[FEAT] add OAuth key integration and additional URL-style params to --auth-key flags (ephemeral & preauthorized)

[McSim85]

this fixes
#398

Tailscale docs:
https://tailscale.com/kb/1215/oauth-clients/#registering-new-nodes-using-oauth-credentials

Source code reference:
https://github.com/tailscale/tailscale/blob/869b34ddeb4175df2b08cdc3d6cd9a350ec81059/cmd/tailscale/cli/up.go#L1068

[McSim85]

Can you please duplicate the default directory/test suite under molecule/, rename the new directory to oauth, and modify

ansible-role-tailscale/molecule/default/init_tailscale_vars.yml

Line 4 in d56b263

tailscale_authkey: "{{ lookup('ansible.builtin.env', 'TAILSCALE_CI_KEY') }}"

inside the new test directory to look for the env var TAILSCALE_OAUTH_CLIENT_SECRET instead of TAILSCALE_CI_KEY?
Also be sure to rename the scenario to oauth as well:

ansible-role-tailscale/molecule/default/molecule.yml

Line 35 in d56b263

name: default

The way tests work in this repo (to securely use my secrets in PRs), the new test won't get triggered in this PR but I'll manually verify its correctness before merging.
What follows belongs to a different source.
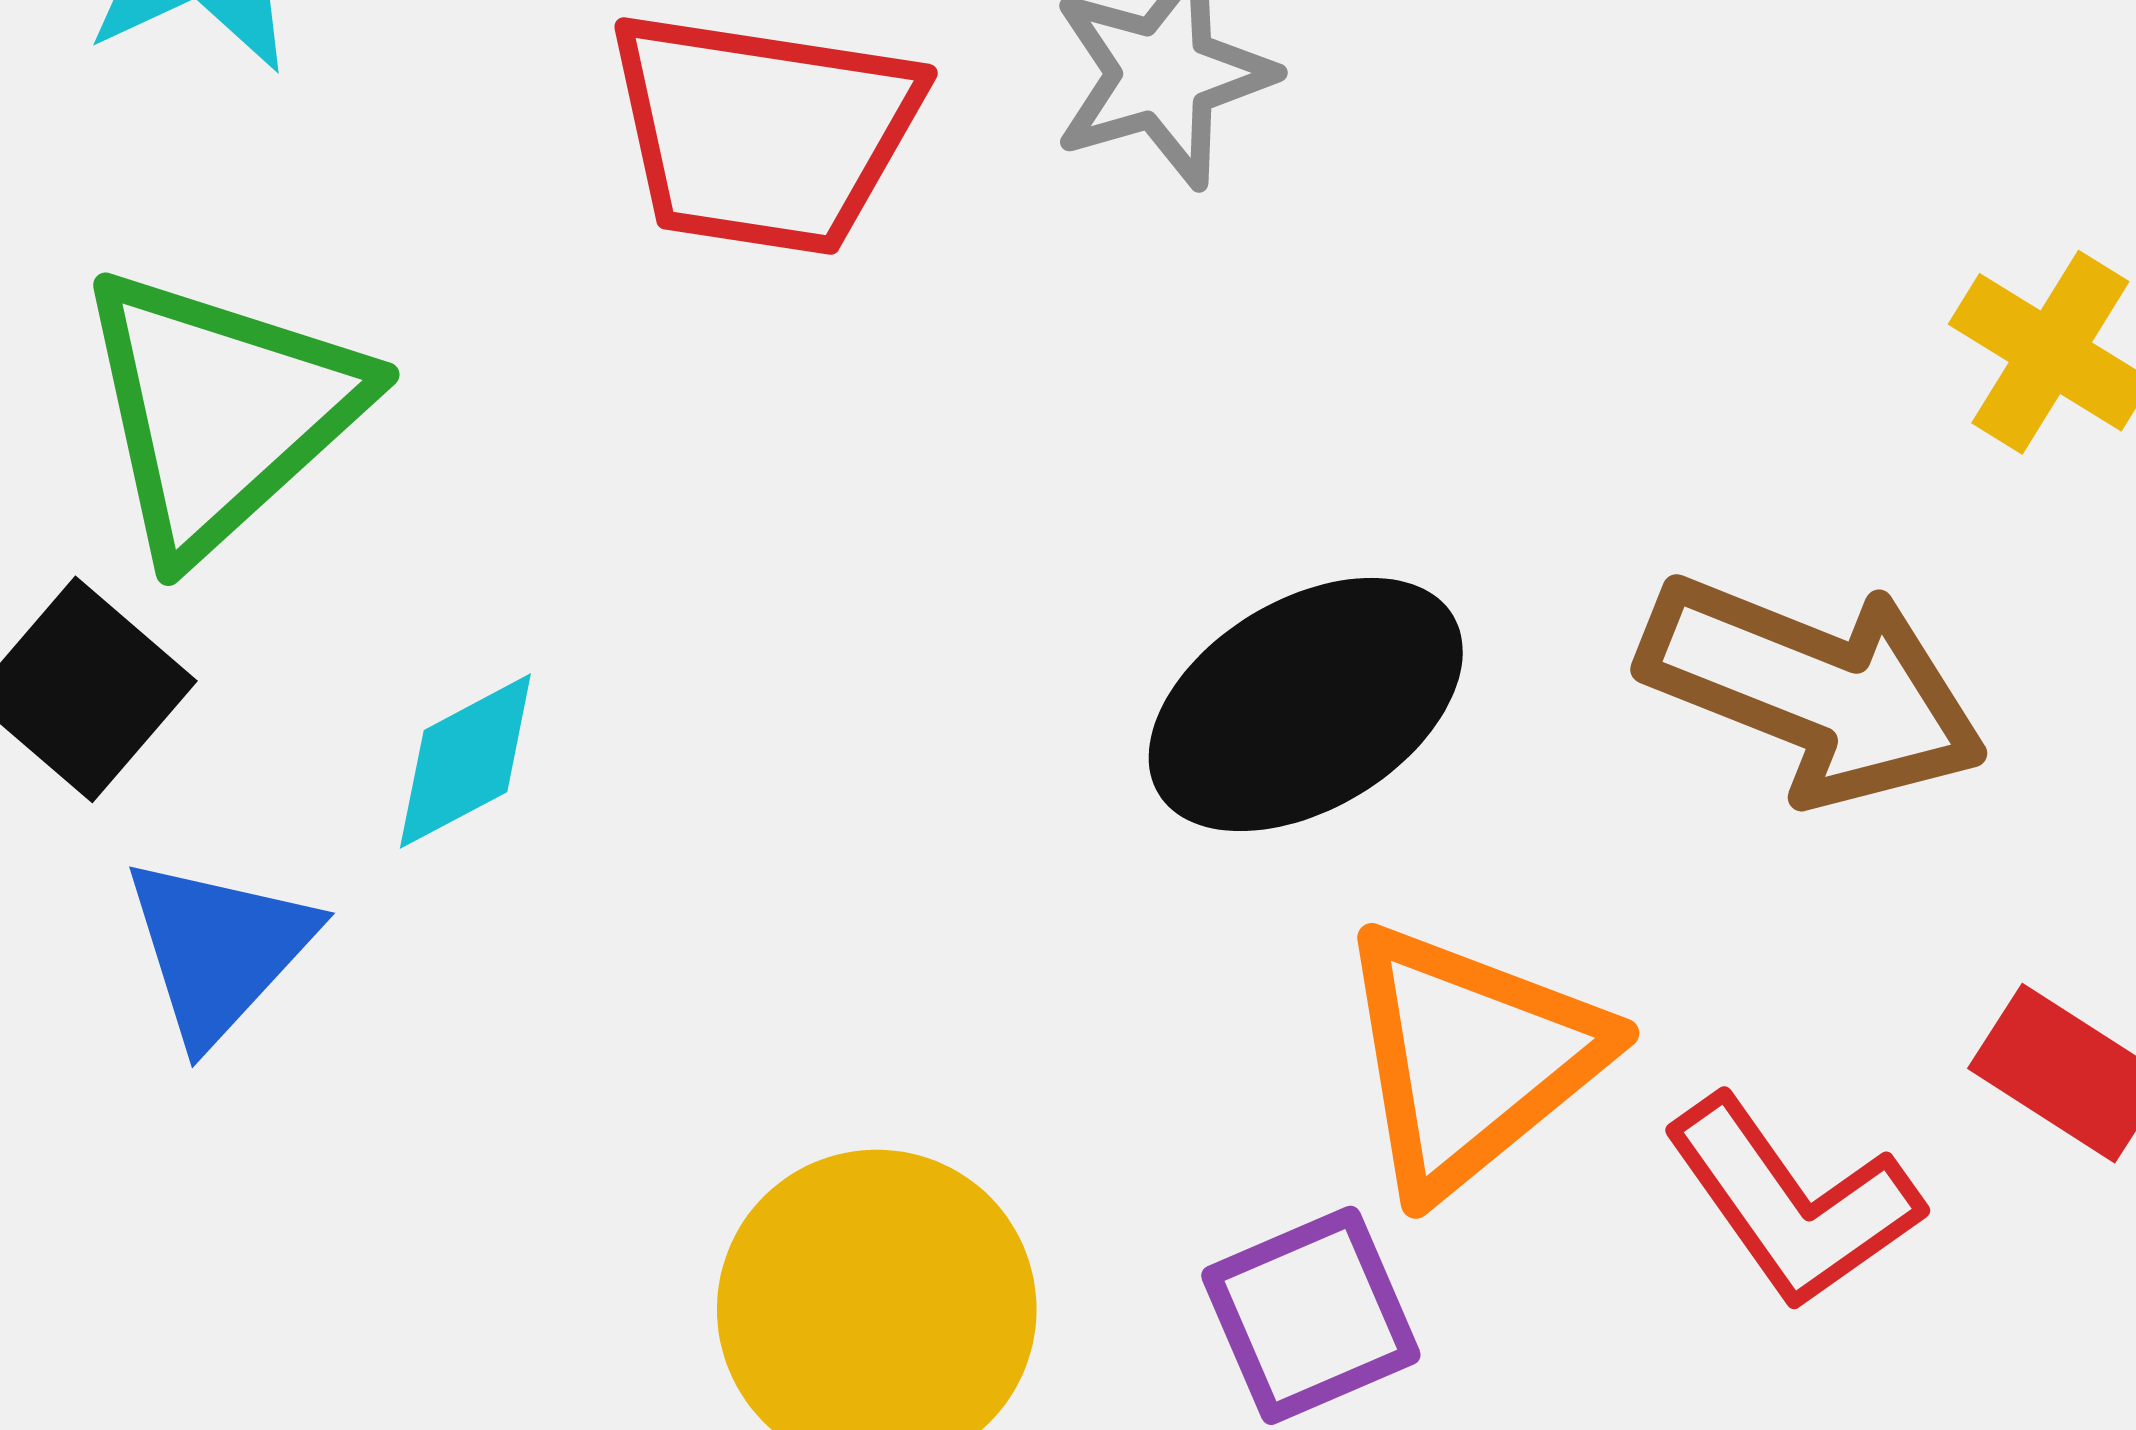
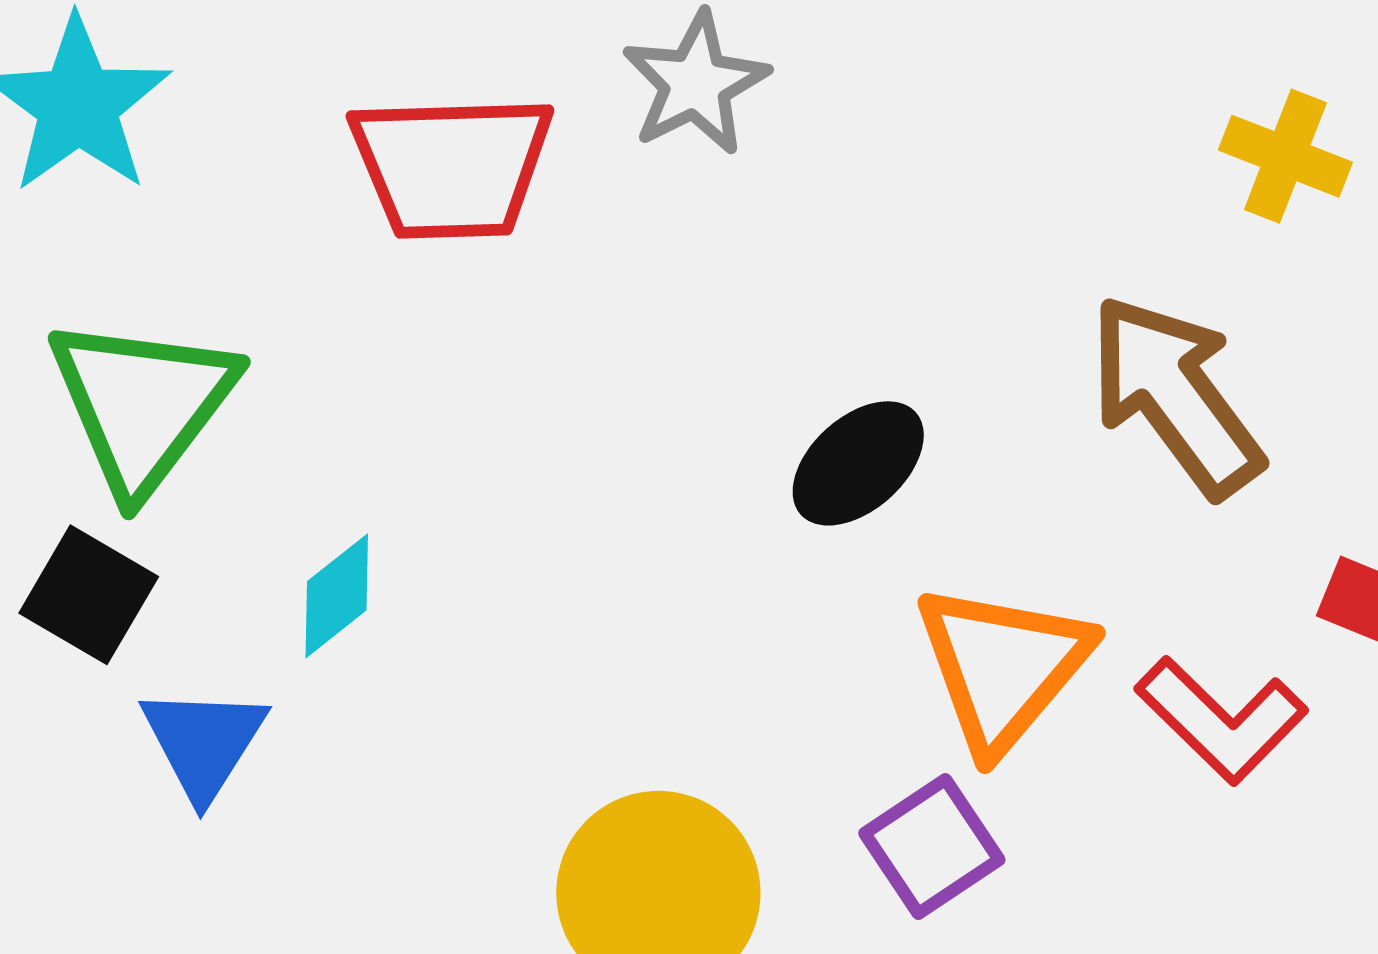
brown arrow: (1813, 690) -> (1175, 396), turned -138
black ellipse: (1306, 705) -> (858, 463), size x0.7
this is done in 23f6a82 I am not super familiar with molecule. I hope I did renaming correctly. 🙏

Also, in 1467653 added /oauth/ tests to linter's exclude_paths

Hi @artis3n
Just a follow-up, in case you missed my commits :)

[artis3n]

This does not work just yet! And to answer the previous comment, Molecule is basically a system for integration tests of Ansible roles.

Running the Molecule test locally with poetry run molecule test --scenario-name oauth (and the TAILSCALE_OAUTH_CLIENT_SECRET env var) results in this error:

I've tinkered with the PR and will push up a fix with some minor molecule enhancements as well.

[artis3n]

Can you enable the "Allow edits from maintainers" setting so I can push a fix commit?

https://docs.github.com/en/pull-requests/collaborating-with-pull-requests/working-with-forks/allowing-changes-to-a-pull-request-branch-created-from-a-fork

[McSim85]

This does not work just yet! And to answer the previous comment, Molecule is basically a system for integration tests of Ansible roles.

Running the Molecule test locally with poetry run molecule test --scenario-name oauth (and the TAILSCALE_OAUTH_CLIENT_SECRET env var) results in this error:

I've tinkered with the PR and will push up a fix with some minor molecule enhancements as well.

ohhh, right.
We use --advertise-tags everywhere. So, I did not meet those errors.
--advertise-tags is required with OAuth, unless you use all scopes when granting access.

[McSim85]

Can you enable the "Allow edits from maintainers" setting so I can push a fix commit?

https://docs.github.com/en/pull-requests/collaborating-with-pull-requests/working-with-forks/allowing-changes-to-a-pull-request-branch-created-from-a-fork

This was enabled already. Can you try to push changes?

[artis3n]

Hmm I do see that on my side too, but I'm getting permissions errors. I'm going to merge and put up a subsequent PR with the fixes.